THE HERITAGE OF HASTUR by Marion Zimmer Bradley

I raised my hands slowly to my face. The last clear memory I had was of swallowing the drug Kadarin had given me. Everything after that had been dreamlike, hallucinatory quasi-memories of hatred and lust, fire and frenzy. I knew time had elapsed but I had no idea how much. When I swallowed the drug, my face had been bleeding after Kadarin had ripped it to ribbons with his heavy fists. Now my face was tender, with raised welts still sore and painful, but all the wounds were closed and healing. A sharp pain in my right hand, where I bore the long-healed matrix burn from my first year at Arilinn, made me flinch and turn the hand over. I looked, without understanding, at the palm. For three years and more, it had been a coin-sized white scar, a small ugly puckered patch with a couple of scarred seams at either side. That was what it had been.

Now—I stared, absolutely without comprehension. The white patch was gone, or rather, it had been replaced by a raw, red, festering burn half the breadth of my palm. It hurt like hell.

What had I been doing with it? At the back of my mind I was absolutely certain that I had been lying here, hallucinating, during all that time. Instead I was up and half dressed. What in the hell was going on?

I went into the bath and stared into a large cracked mirror.

The face which looked out at me was not mine.

My mind reeled for a moment, teetering at the edge of madness. Then I slowly realized that the eyes, the hair, the familiar brows and chin were there. But the face itself was a ghastly network of intersection scars, flaming red weals, blackened bluish welts and ridges. One lip had been twisted up and healed, puckered and drawn, giving me a hideous permanent sneer. There were stray threads of gray in my hair; I looked years older. I wondered, suddenly, in insane panic, if they had kept me here drugged while I grew old….

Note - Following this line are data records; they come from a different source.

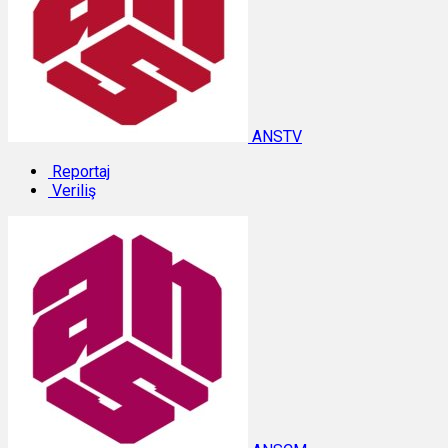
ANSTV
Reportaj
Veriliş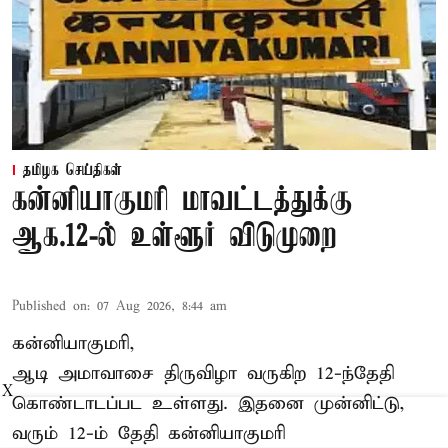
தமிழக செய்திகள்
கன்னியாகுமரி மாவட்டத்துக்கு
ஆக.12-ல் உள்ளூர் விடுமுறை
Published on
:
07 Aug 2026, 8:44 am
கன்னியாகுமரி,
ஆடி அமாவாசை திருவிழா வருகிற 12-ந்தேதி
X
கொண்டாடப்பட உள்ளது. இதனை முன்னிட்டு,
வரும் 12-ம் தேதி கன்னியாகுமரி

I calmed the sudden surge of panic. I was wearing the same clothes I had worn when I was captured. They were crushed and dirty, but not frayed or threadbare. Only long enough for my wounds from the beating to heal, then, and for me to acquire some new ones somehow, and that atrocious burn on my hand, I turned away from the mirror with a last rueful glance at the ruin of my face. Whatever pretensions to good looks I might ever have had, they were gone forever. A lot of those scars had healed, which meant they’d never look any better than they did now.

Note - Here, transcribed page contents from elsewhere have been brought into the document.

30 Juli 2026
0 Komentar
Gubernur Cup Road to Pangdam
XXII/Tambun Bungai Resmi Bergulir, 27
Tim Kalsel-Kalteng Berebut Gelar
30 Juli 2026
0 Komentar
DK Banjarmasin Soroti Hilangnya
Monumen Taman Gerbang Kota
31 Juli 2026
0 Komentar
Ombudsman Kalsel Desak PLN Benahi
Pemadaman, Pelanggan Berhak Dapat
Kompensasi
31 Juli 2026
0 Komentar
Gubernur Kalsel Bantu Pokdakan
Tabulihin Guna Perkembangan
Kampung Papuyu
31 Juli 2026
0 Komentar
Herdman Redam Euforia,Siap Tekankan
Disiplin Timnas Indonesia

My matrix was back in its bag around my neck, though the thong Kadarin had cut had been replaced with a narrow red silk cord. I fumbled to take it out. Before I had the stone bared, the image flared, golden, burning … Sharra! With a shudder of horror, I thrust it away again.

What had happened? Where was Marjorie?

Either the thought had called her to me or had been summoned by her approaching presence. I heard the creaking of the door-bolts again and she came into the room and stopped, staring at me with a strange fear. My heart sank down into my boot soles. Had that dream, of all the dreams, been true? For an aching moment I wished we had both died together in the forests. Worse than torture, worse than death, to see Marjorie look at me with fear…

Then she said, “Thank God! You’re awake this time and you know me!” and ran straight into my arms. I strained her to me. I wanted never to let her go again. She was sobbing. “It’s really you again! All this time, you’ve never looked at me, not once, only at the matrix….”

Cold horror flooded me. Then some of it had been true. I said, “I don’t remember anything, Marjorie, nothing at all since Kadarin drugged me. For all I know, I have been in this room all that time. What do you mean?”

I felt her trembling. “You don’t remember any of it? Not the forge-folk, not even the fire at Caer Donn?”